▶ **WHAT YOU SHOULD DO**
Identify each line in the entries below that contains the word "TACİRLERİNE", and copy those lines out in full.

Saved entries
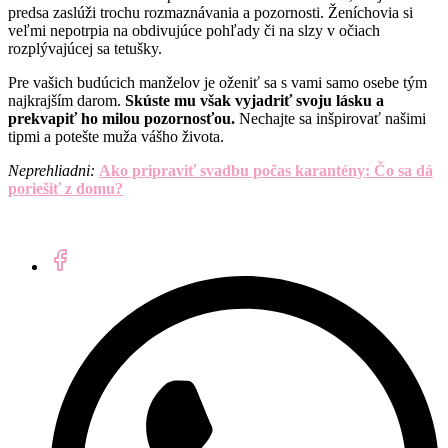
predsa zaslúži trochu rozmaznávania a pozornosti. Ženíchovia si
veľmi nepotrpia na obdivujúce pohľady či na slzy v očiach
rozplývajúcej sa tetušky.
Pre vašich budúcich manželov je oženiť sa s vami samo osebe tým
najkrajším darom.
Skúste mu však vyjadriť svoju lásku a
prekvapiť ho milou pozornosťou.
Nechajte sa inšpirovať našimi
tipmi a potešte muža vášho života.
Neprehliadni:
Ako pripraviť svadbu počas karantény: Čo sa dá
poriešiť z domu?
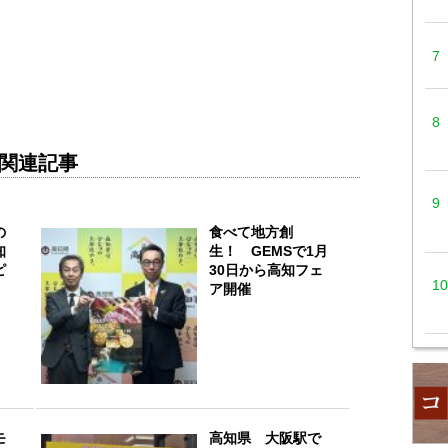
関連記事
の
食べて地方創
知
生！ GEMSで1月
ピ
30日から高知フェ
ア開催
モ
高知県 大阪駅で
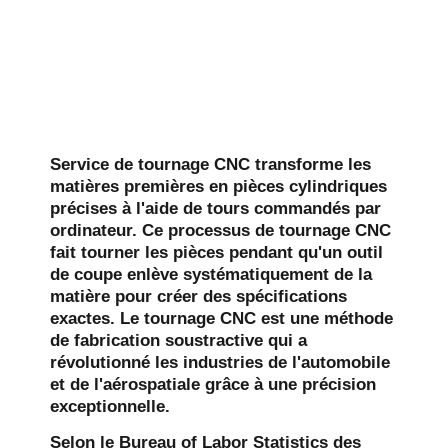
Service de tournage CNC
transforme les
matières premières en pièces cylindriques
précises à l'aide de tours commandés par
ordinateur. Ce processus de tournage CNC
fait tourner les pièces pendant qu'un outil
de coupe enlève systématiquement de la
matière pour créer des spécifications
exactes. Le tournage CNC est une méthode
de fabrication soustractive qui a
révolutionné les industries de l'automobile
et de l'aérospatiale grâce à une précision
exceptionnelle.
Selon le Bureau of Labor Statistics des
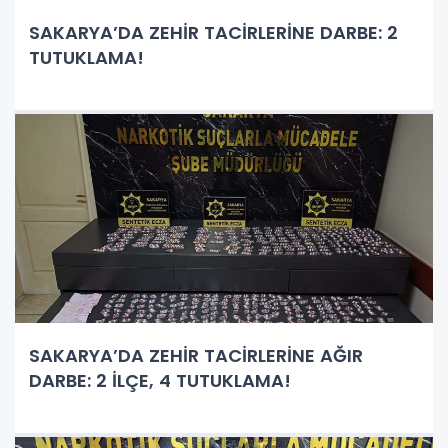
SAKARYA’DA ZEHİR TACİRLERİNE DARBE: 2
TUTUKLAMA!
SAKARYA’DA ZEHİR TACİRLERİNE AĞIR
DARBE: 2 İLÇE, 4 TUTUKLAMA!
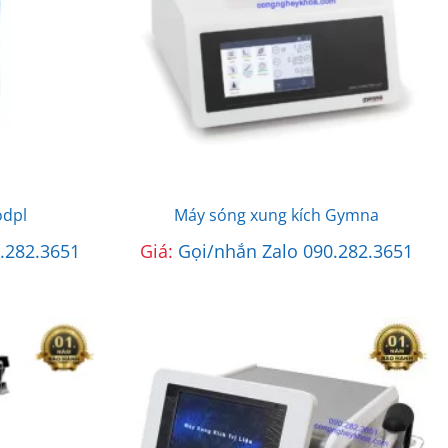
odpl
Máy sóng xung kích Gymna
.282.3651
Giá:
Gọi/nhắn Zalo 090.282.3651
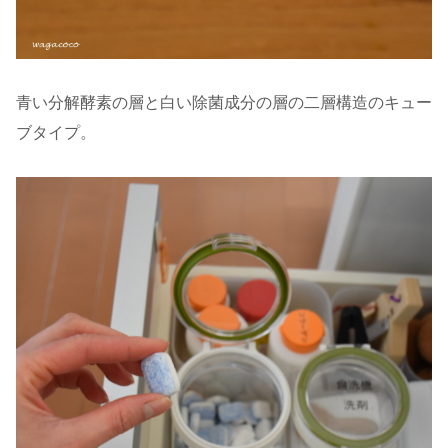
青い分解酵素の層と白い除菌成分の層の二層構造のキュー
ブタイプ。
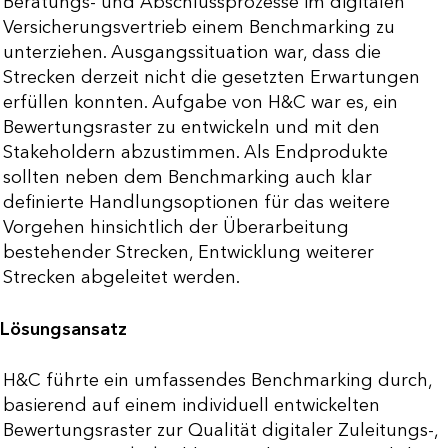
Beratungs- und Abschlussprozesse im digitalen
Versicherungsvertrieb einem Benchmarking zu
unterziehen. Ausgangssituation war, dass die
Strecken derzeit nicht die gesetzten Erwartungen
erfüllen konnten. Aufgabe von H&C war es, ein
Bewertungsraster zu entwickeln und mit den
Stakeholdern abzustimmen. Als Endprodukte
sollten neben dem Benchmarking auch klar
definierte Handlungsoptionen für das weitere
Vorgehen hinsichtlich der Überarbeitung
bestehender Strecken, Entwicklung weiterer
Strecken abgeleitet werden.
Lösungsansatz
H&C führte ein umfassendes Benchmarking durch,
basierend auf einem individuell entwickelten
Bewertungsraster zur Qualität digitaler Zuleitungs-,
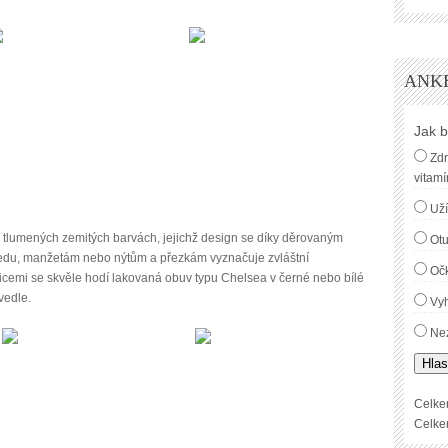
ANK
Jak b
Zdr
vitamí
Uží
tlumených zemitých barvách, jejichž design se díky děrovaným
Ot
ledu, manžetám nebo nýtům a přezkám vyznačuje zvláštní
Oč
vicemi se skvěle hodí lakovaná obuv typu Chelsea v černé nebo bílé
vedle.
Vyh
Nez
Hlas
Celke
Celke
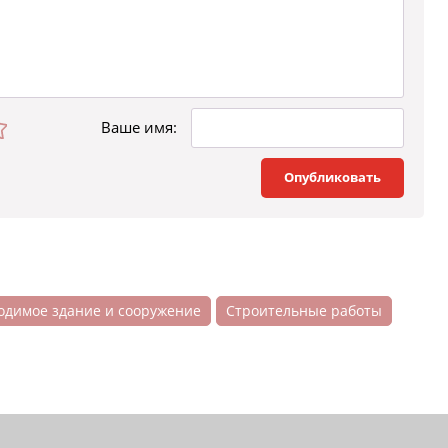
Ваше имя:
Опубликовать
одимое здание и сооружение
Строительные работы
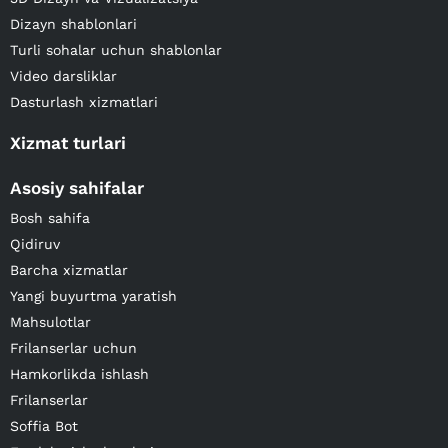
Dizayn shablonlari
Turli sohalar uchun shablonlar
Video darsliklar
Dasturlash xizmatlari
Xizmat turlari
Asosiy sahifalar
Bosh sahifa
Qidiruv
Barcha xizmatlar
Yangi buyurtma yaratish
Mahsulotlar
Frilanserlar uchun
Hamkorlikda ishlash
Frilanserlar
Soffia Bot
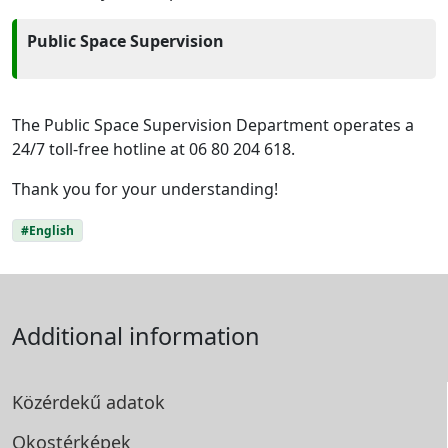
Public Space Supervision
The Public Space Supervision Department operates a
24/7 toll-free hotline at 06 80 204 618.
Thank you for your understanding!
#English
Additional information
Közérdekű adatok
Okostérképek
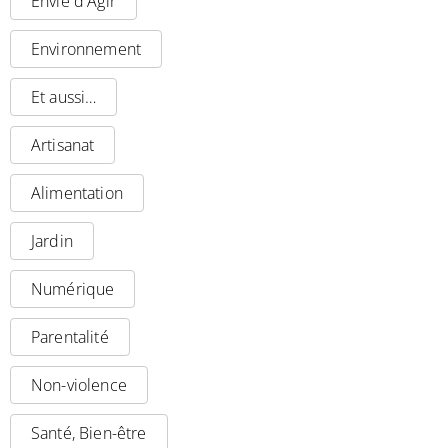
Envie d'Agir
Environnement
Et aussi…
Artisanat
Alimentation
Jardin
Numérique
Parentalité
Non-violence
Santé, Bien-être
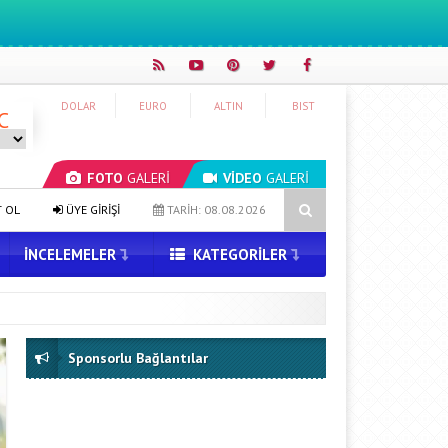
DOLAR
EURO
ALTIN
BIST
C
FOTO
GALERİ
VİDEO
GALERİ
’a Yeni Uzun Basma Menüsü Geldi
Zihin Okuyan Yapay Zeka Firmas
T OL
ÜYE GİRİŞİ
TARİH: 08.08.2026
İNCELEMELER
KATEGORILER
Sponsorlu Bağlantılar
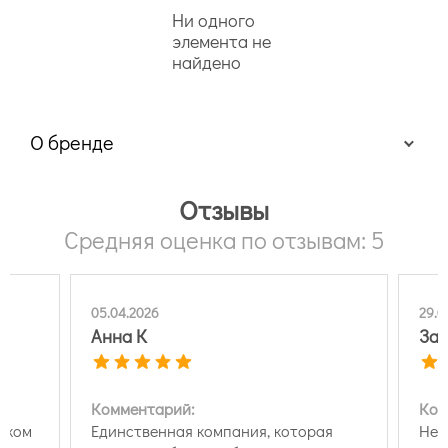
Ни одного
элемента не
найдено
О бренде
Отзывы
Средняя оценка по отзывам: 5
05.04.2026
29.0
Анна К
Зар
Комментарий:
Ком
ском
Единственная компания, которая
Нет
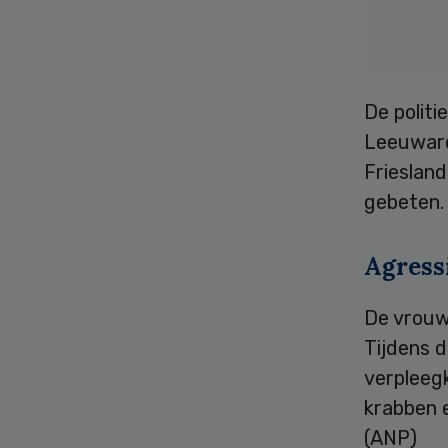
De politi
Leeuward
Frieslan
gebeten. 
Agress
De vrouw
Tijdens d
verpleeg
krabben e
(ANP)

▶ **ANSWER TO THIS EXERCISE**
SAKARYA’DA ZEHİR TACİRLERİNE DARBE: 2
SAKARYA’DA ZEHİR TACİRLERİNE AĞIR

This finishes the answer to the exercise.